The Daily does not currently consider such a system a valuable allocation of Tufts' resources, at least on our Medford/Somerville campus. At time of press, the DPES has not provided convincing evidence that video cameras located in public places around campus would effectively deter crime or track down criminals.

An email sent by Kevin Maguire, Tufts' director of public and environmental safety, to students on Sept. 13 argued that the video security system would protect Tufts community members by pre-empting on-campus crime and allowing public safety personnel to review incidents after the fact.

Yet the email did not include any statistics about the amount of crimes that take place on Tufts' campus versus those that take place in the surrounding off-campus areas, nor did the email provide a convincing reason why adding video cameras in public areas around our campus would keep members of our community safer.

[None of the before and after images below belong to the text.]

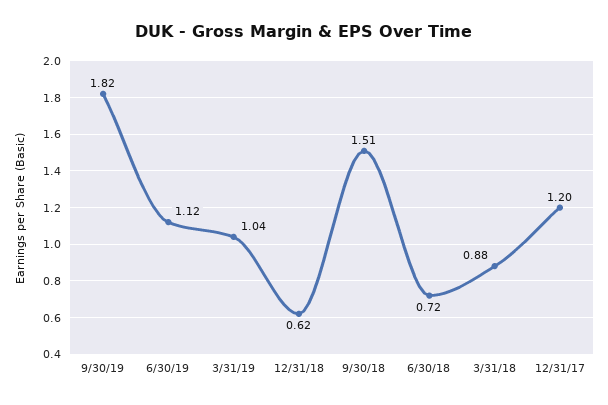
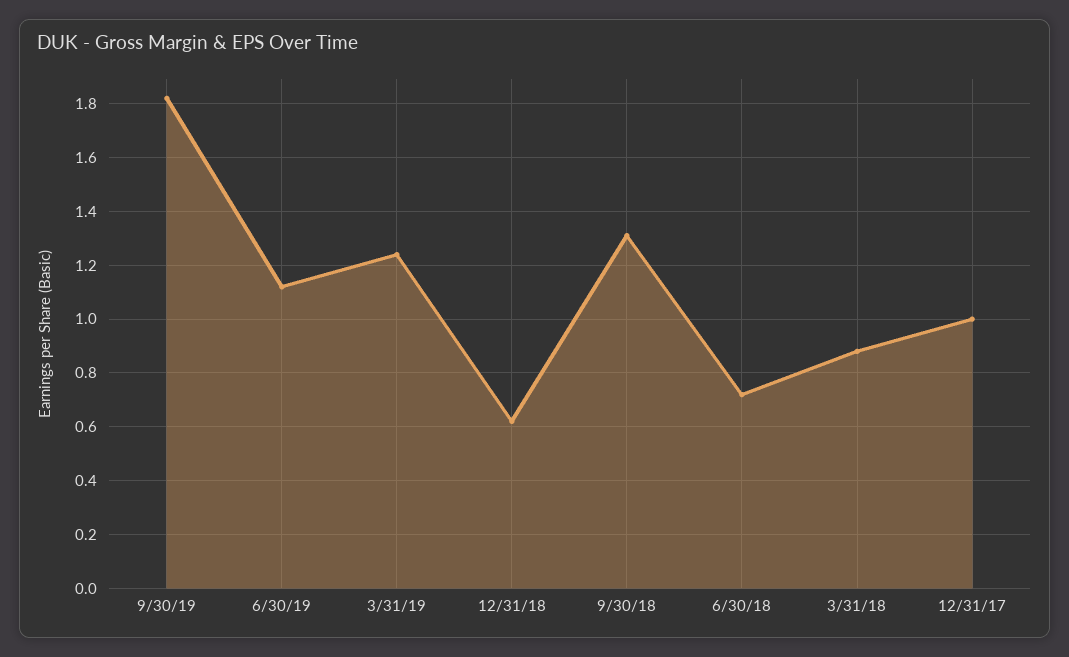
  {
    "9/30/19": 1.82,
    "6/30/19": 1.12,
-   "3/31/19": 1.04,
+   "3/31/19": 1.25,
    "12/31/18": 0.62,
-   "9/30/18": 1.51,
+   "9/30/18": 1.3,
    "6/30/18": 0.72,
    "3/31/18": 0.88,
-   "12/31/17": 1.2
+   "12/31/17": 1
  }

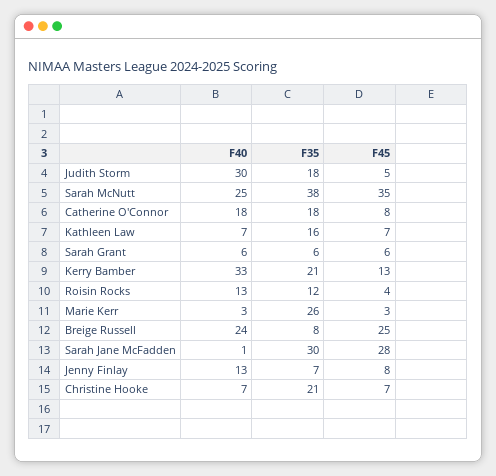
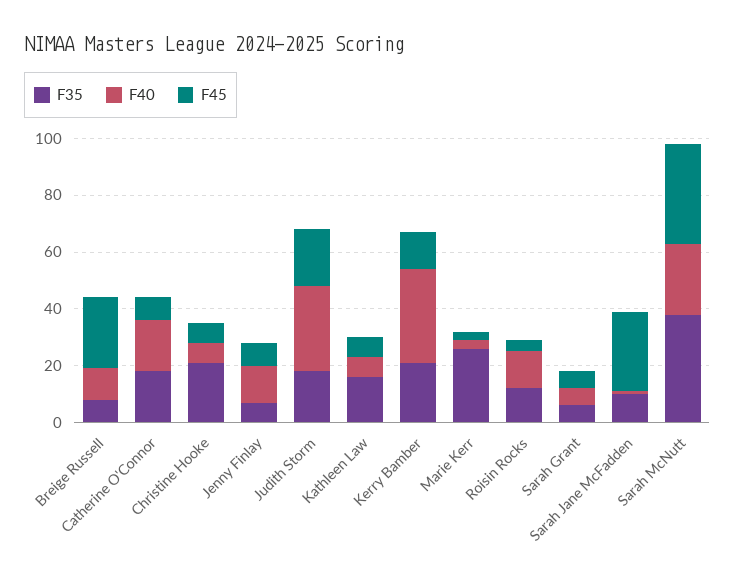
  {
    "F40": {
      "Judith Storm": 30,
      "Sarah McNutt": 25,
      "Catherine O'Connor": 18,
      "Kathleen Law": 7,
      "Sarah Grant": 6,
      "Kerry Bamber": 33,
      "Roisin Rocks": 13,
      "Marie Kerr": 3,
-     "Breige Russell": 24,
+     "Breige Russell": 10,
      "Sarah Jane McFadden": 1,
      "Jenny Finlay": 13,
      "Christine Hooke": 7
    },
    "F35": {
      "Judith Storm": 18,
      "Sarah McNutt": 38,
      "Catherine O'Connor": 18,
      "Kathleen Law": 16,
      "Sarah Grant": 6,
      "Kerry Bamber": 21,
      "Roisin Rocks": 12,
      "Marie Kerr": 26,
      "Breige Russell": 8,
-     "Sarah Jane McFadden": 30,
+     "Sarah Jane McFadden": 10,
      "Jenny Finlay": 7,
      "Christine Hooke": 21
    },
    "F45": {
-     "Judith Storm": 5,
+     "Judith Storm": 20,
      "Sarah McNutt": 35,
      "Catherine O'Connor": 8,
      "Kathleen Law": 7,
      "Sarah Grant": 6,
      "Kerry Bamber": 13,
      "Roisin Rocks": 4,
      "Marie Kerr": 3,
      "Breige Russell": 25,
      "Sarah Jane McFadden": 28,
      "Jenny Finlay": 8,
      "Christine Hooke": 7
    }
  }

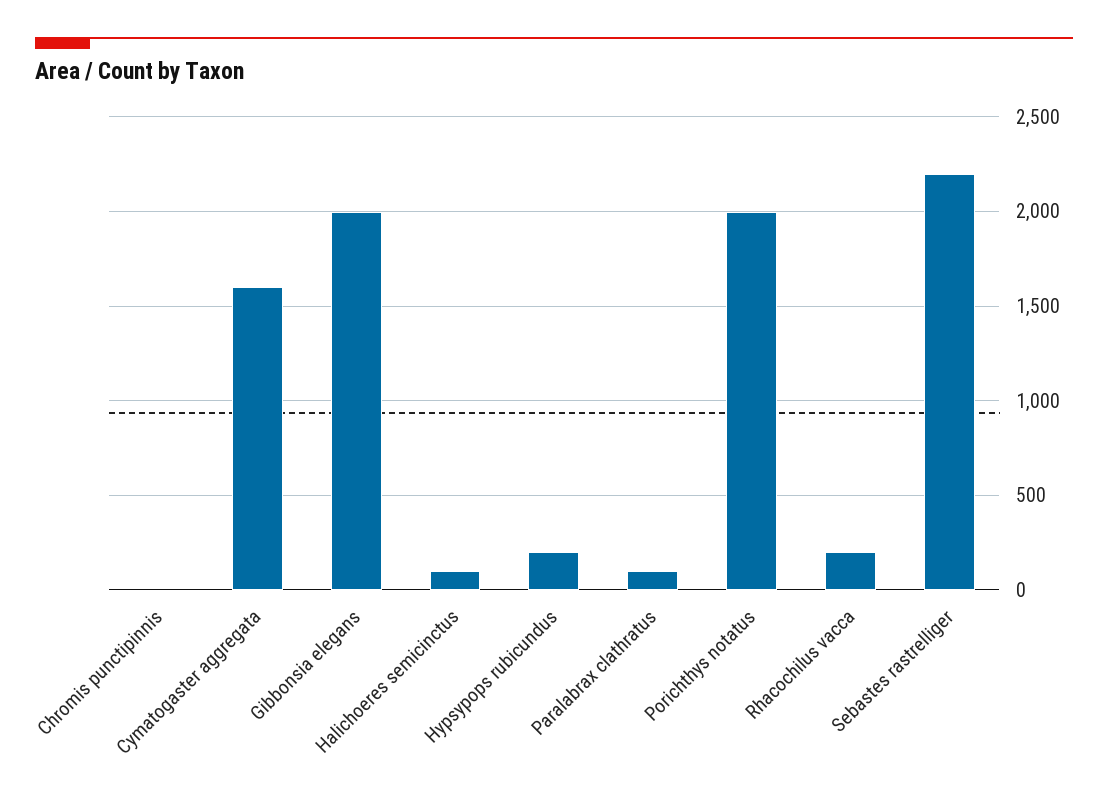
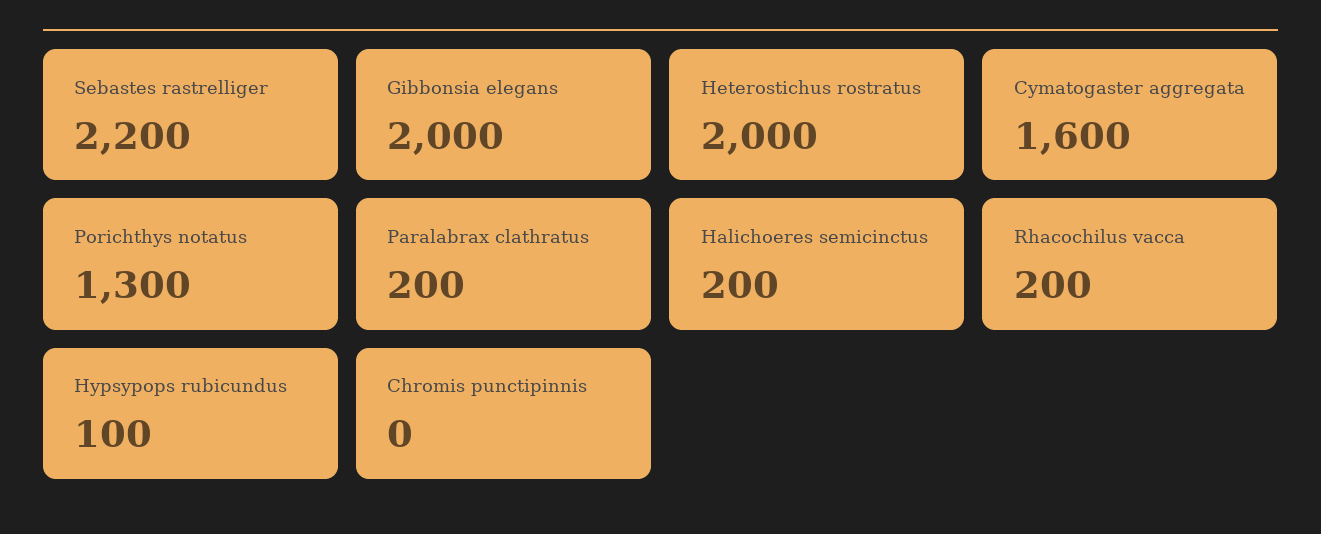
  {
    "Chromis punctipinnis": 0,
    "Cymatogaster aggregata": 1600,
    "Gibbonsia elegans": 2000,
-   "Halichoeres semicinctus": 100,
+   "Halichoeres semicinctus": 200,
-   "Hypsypops rubicundus": 200,
+   "Hypsypops rubicundus": 100,
-   "Paralabrax clathratus": 100,
+   "Paralabrax clathratus": 200,
-   "Porichthys notatus": 2000,
+   "Porichthys notatus": 1300,
    "Rhacochilus vacca": 200,
-   "Sebastes rastrelliger": 2200
+   "Sebastes rastrelliger": 2200,
+   "Heterostichus rostratus": 2000
  }

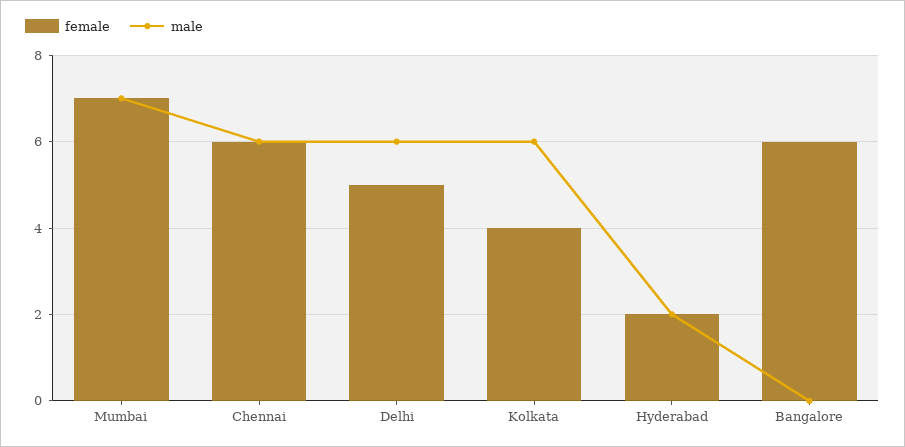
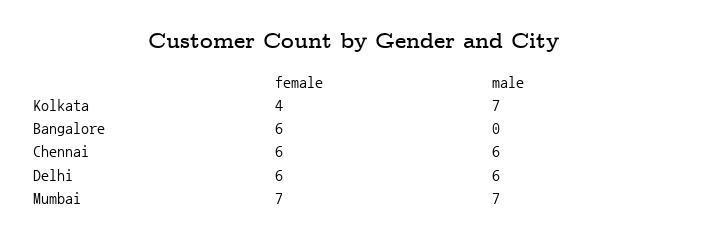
  {
    "female": {
      "Mumbai": 7,
      "Chennai": 6,
-     "Delhi": 5,
+     "Delhi": 6,
      "Kolkata": 4,
-     "Hyderabad": 2,
      "Bangalore": 6
    },
    "male": {
      "Mumbai": 7,
      "Chennai": 6,
      "Delhi": 6,
-     "Kolkata": 6,
+     "Kolkata": 7,
-     "Hyderabad": 2,
      "Bangalore": 0
    }
  }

The majority of alert emails DPES sent out to community members on the Medford/Somerville campus in the past few years described crimes that took place in areas adjacent to campus, not on campus. The proposed surveillance system does not include off-campus crimes in its scope.

DPES has not yet finalized plans for where security cameras will be placed as part of this new plan. As this process moves forward, the Daily urges public safety personnel to only include cameras where it has been proven beyond a reasonable doubt that the well being of Tufts' community members is in danger.

If no such danger areas exist, then no surveillance cameras should exist on the Medford/Somerville campus. Placing security cameras in public meeting places such as the President's Lawn, academic quads or potentially the roof of the Tisch Library would make many students uncomfortable, and the existing evidence in support of placing these cameras is insufficient to justify community members being monitored.

The Daily does support preventing harmful crimes in our community and apprehending criminals. At this time and with the current information we have at our disposal, we believe that placing video cameras around campus is not an appropriate way to go about achieving this goal.